W jaki sposób wysokie płace wpływają na poziom inflacji?
Narodowy Bank Polski prognozuje, że w tym roku średnie wynagrodzenie wzrośnie o 12,8 proc. Zdaniem ekspertów wzrost jest zbyt szybki, bowiem nie nadąża za nim wydajność pracy. Tworzy się także środowisko sprzyjające wzrostowi cen, gdyż przedsiębiorcy próbują przerzucić rosnące koszty na klientów. Ludwik Kotecki, członek RPP przyznał w rozmowie z Business Insider, że jest to wynik bardzo wysokiej inflacji z 2023 roku oraz wysokich podwyżek pensji minimalnej w ostatnich latach. Zaznaczył również, że w Polsce brakuje rąk do pracy i mamy do czynienia z rynkiem pracownika. Poza tym firmy wciąż mają możliwość płacenia wyższych wynagrodzeń, dlatego problem może tylko narastać.

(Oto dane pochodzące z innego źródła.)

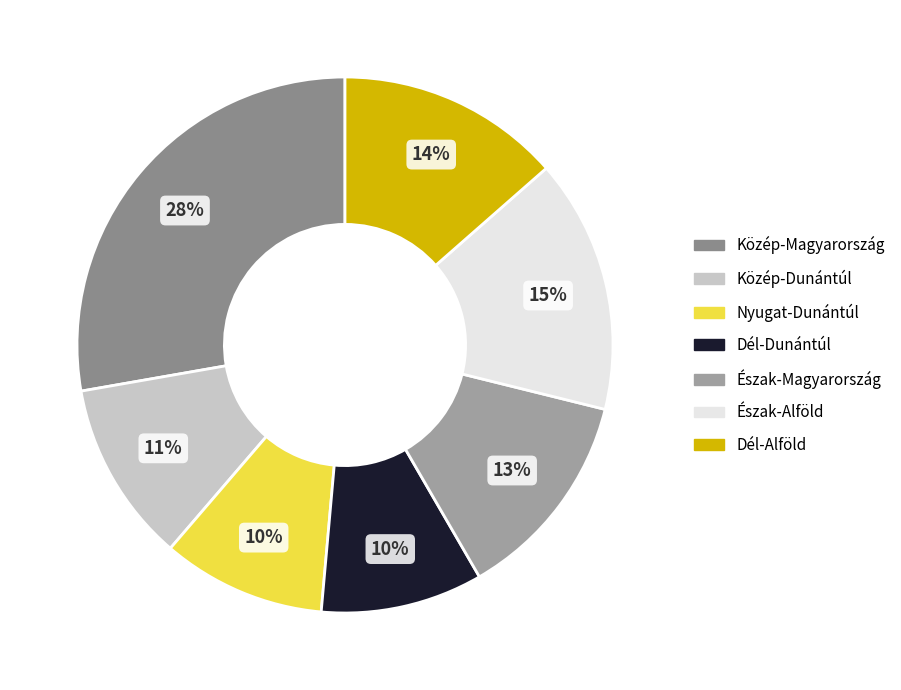

Count the number of slices in the pie.

7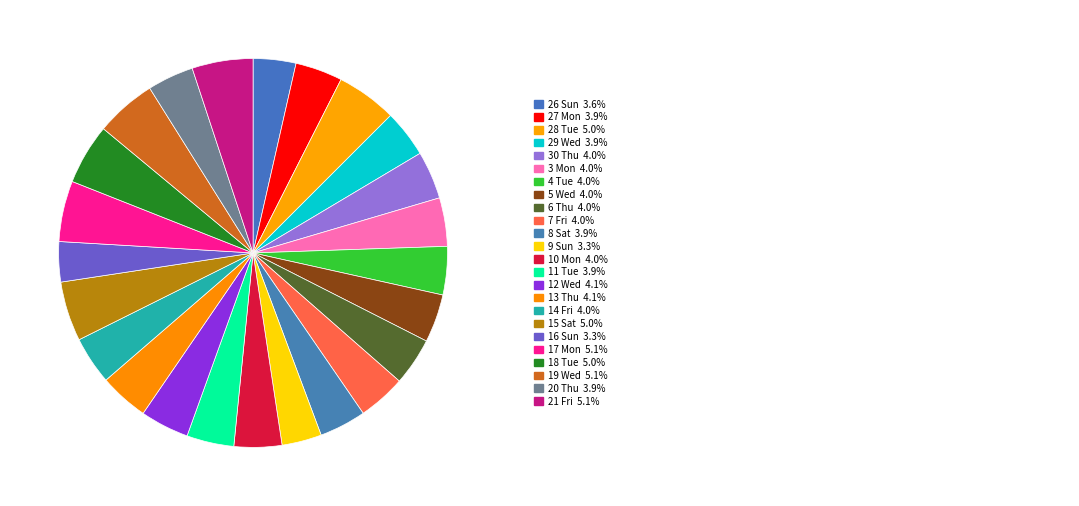

Is there a majority slice in this chart?

No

Niestety to zjawisko ma bardzo poważne konsekwencje, jeśli chodzi o politykę pieniężną. Ludwik Kotecki przyznaje, że inflacja może nie spadać tak szybko jak powinna i zatrzymać się na obecnym poziomie około 4 proc. To z kolei wpłynie na zamrożenie stóp procentowych, co na pewno nie ucieszy kredytobiorców, którzy wciąż płacą wysokie raty kredytów. Zdaniem członka RPP, pozostaną one bez zmian do końca 2024 roku i to jeśli założymy optymistyczny scenariusz.

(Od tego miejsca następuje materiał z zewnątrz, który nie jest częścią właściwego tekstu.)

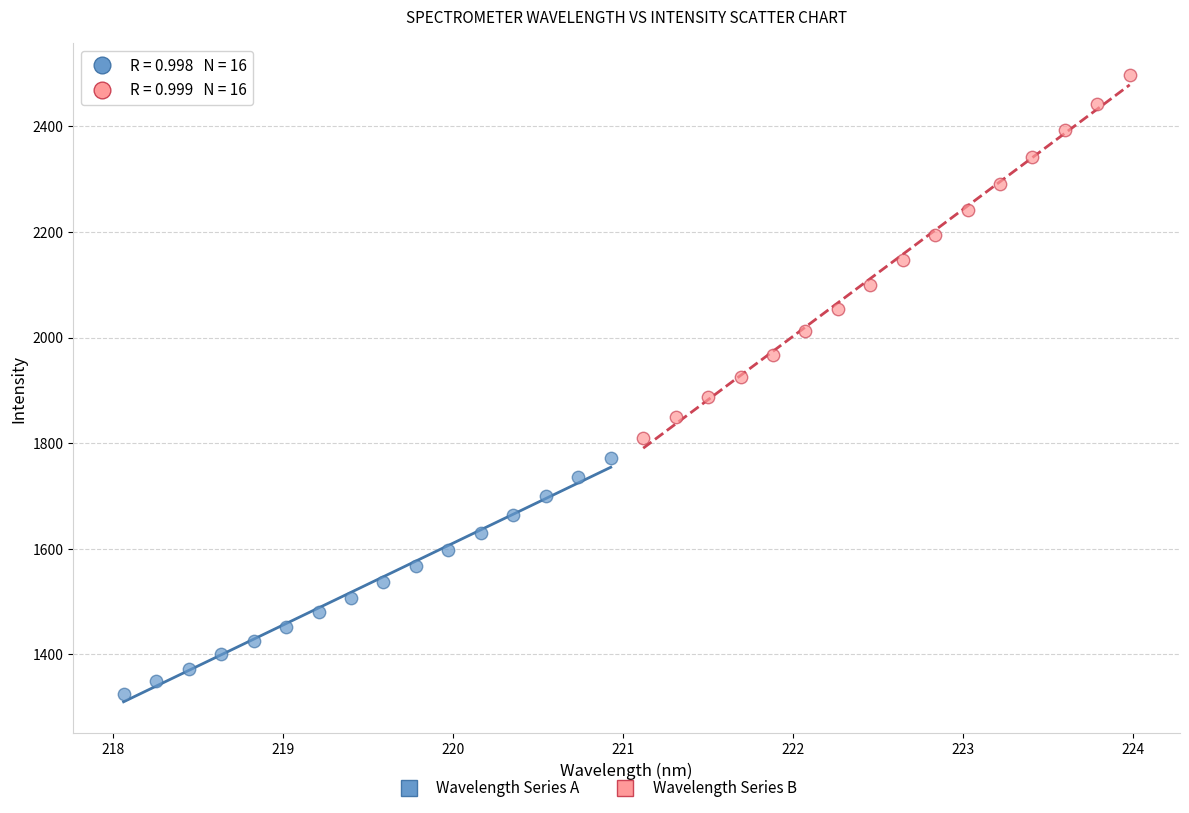

Which series contains the lowest Y value?

Wavelength Series A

Wysokie wynagrodzenia. Eksperci ostrzegają przed skutkami
Na problem wysokich płac zwracają też uwagę eksperci ING Banku Polskiego. Jak podaje money.pl, rynek pracy jest napięty i mamy do czynienia z presją na wzrost cen usług. Członkowie RPP zgadzają się, że budżet państwa na ten rok ma charakter proinflacyjny. Jest to związane ze wzrostem płac w sferze publicznej. W budżecie założono także nieco wyższą inflację średnioroczną, bo na poziomie 6,6 proc. Jest ona zatem wyższa od obecnie prognozowanej, która wyniesie około 4 proc. Oznacza to, że płace realne w sektorze publicznym znacznie ją przewyższą. Te podwyżki będą miały również wpływ na wynagrodzenia w innych branżach.

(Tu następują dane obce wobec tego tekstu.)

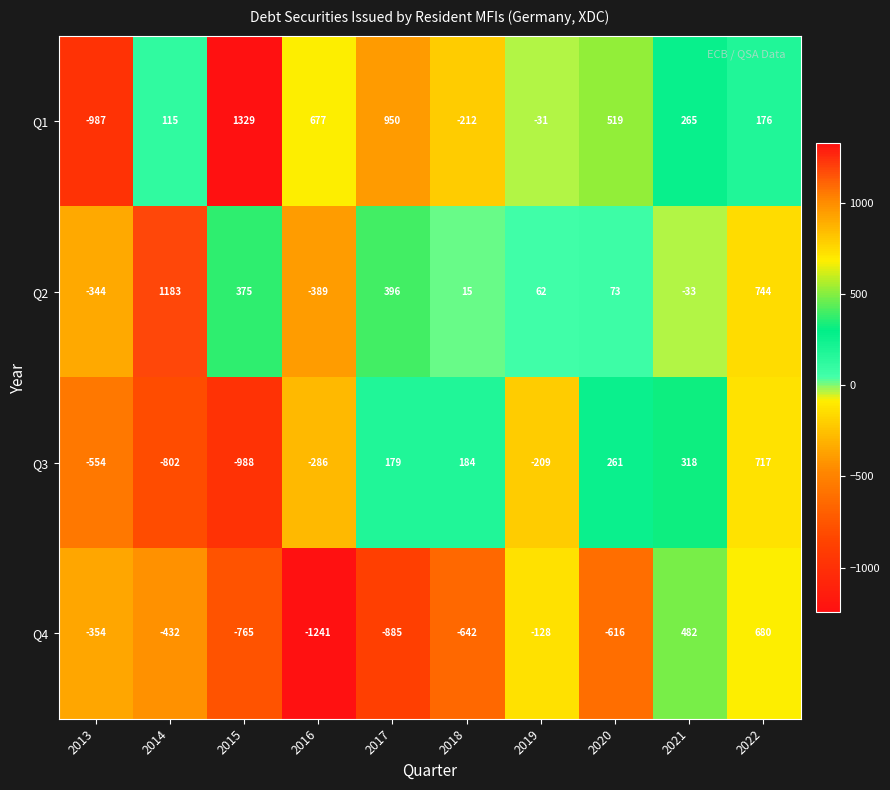

What is the sum of the Q2 values at 2014 and 2020?

1256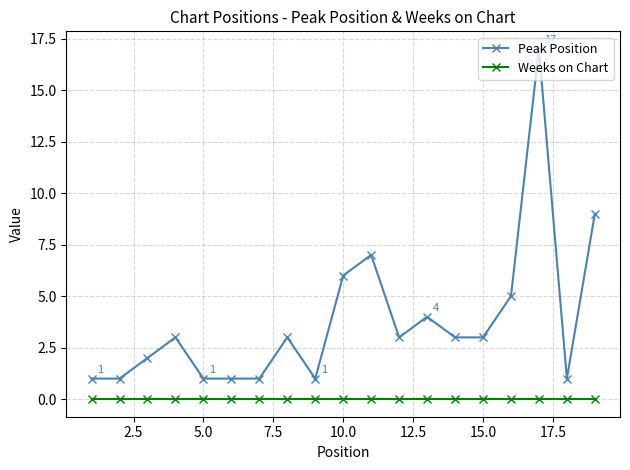

What is the value of the Peak Position point at the 8th from the left?

3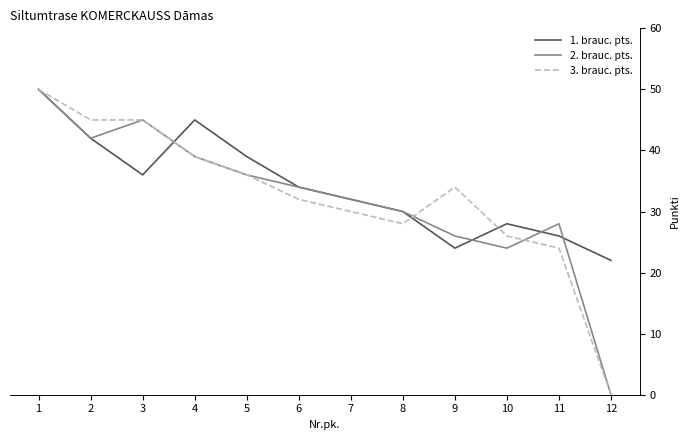

What is the difference between the second highest and second lowest values in the 2. brauc. pts. series?

21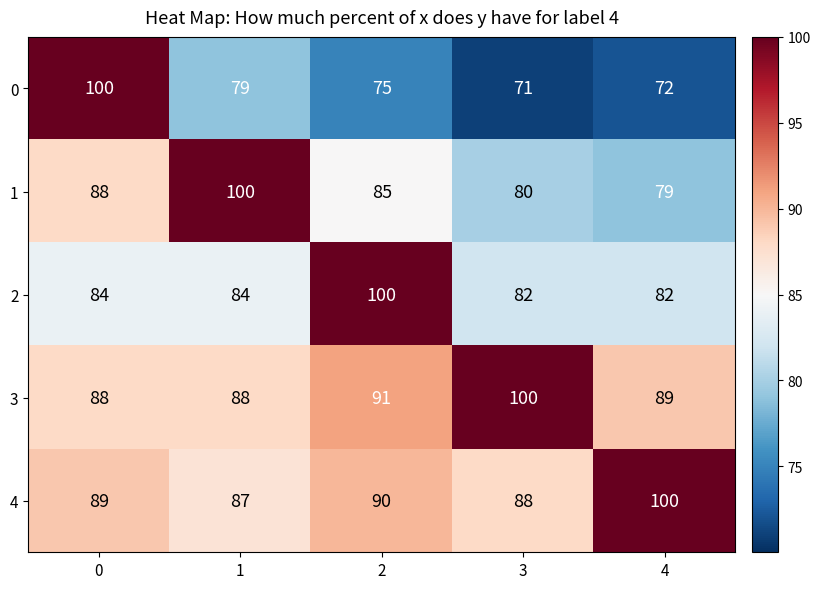

What is the difference between the highest and lowest values at 0?

16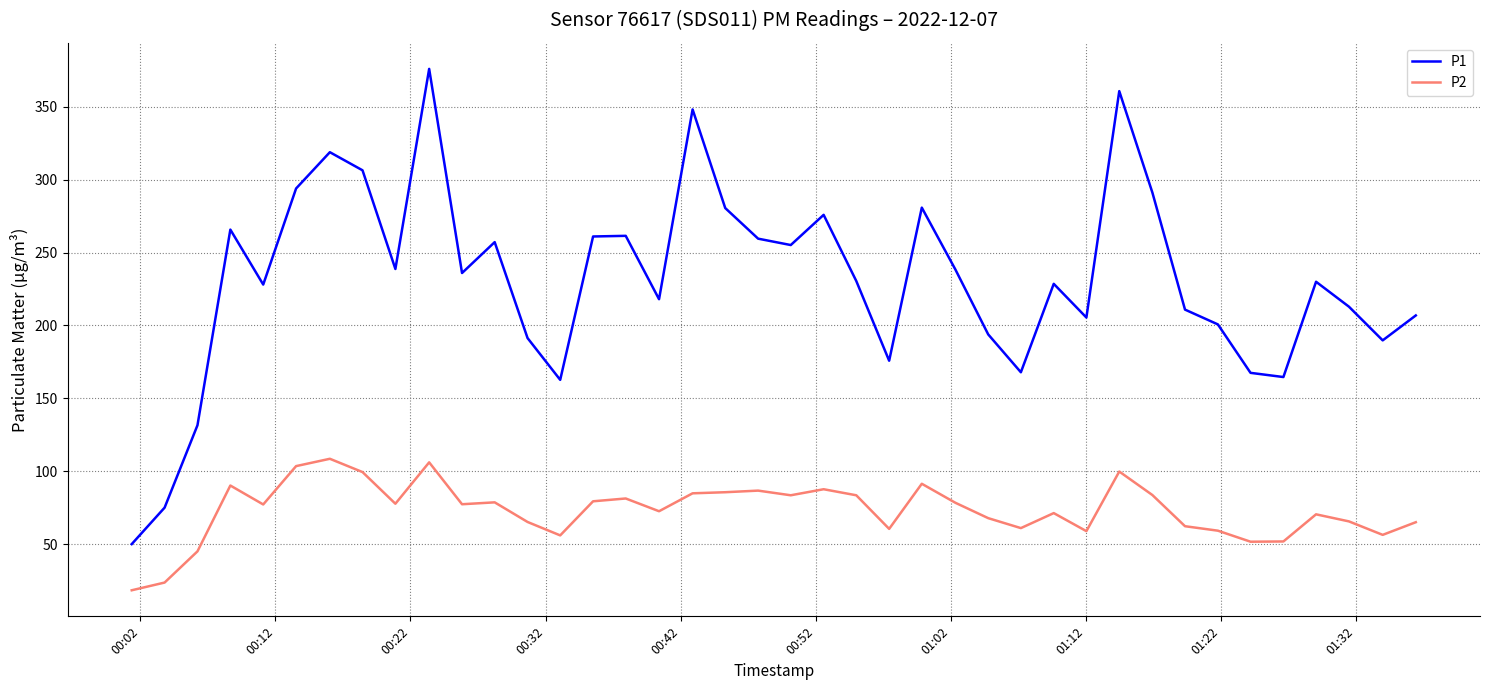

What are all the series names shown in the legend?

P1, P2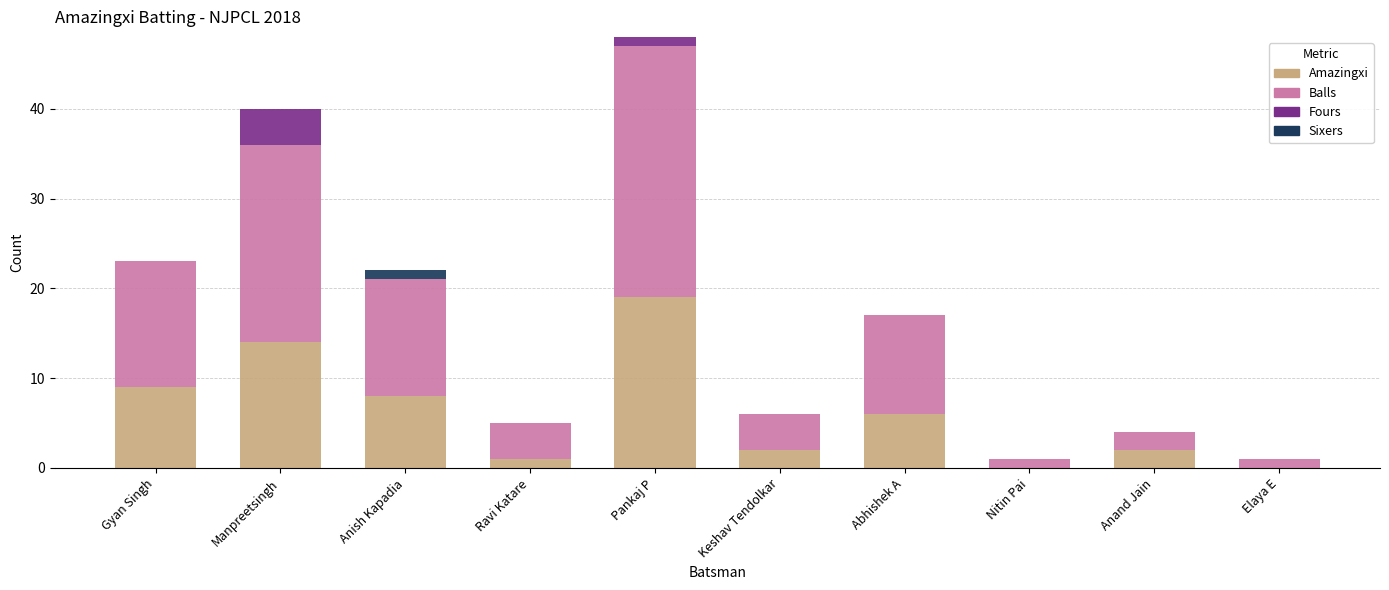

The Amazingxi series shows 8 at Manpreetsingh. True or false?

False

Polityka pieniężna w Polsce może coraz bardziej odbiegać od polityki innych europejskich banków centralnych, które kontynuują cykl obniżek stóp procentowych. Niektórzy eksperci z PKO BP wierzą jednak, że jeśli perspektywy inflacji będą korzystne, pod koniec roku możliwa będzie obniżka stóp. Z tym twierdzeniem nie zgadza się jednak Piotr Arak, główny ekonomista VeloBanku. W rozmowie w "Onet Rano Finansowo" stwierdził, że pierwsze zmiany mogą pojawić się dopiero pod koniec przyszłego roku.
Ludwik Kotecki przyznał, że Polska może osiągnąć cel inflacyjny najszybciej w drugiej połowie 2025 roku. Nie wiadomo jednak, czy za kilka miesięcy nie wydarzy się coś, co zmieni prognozy.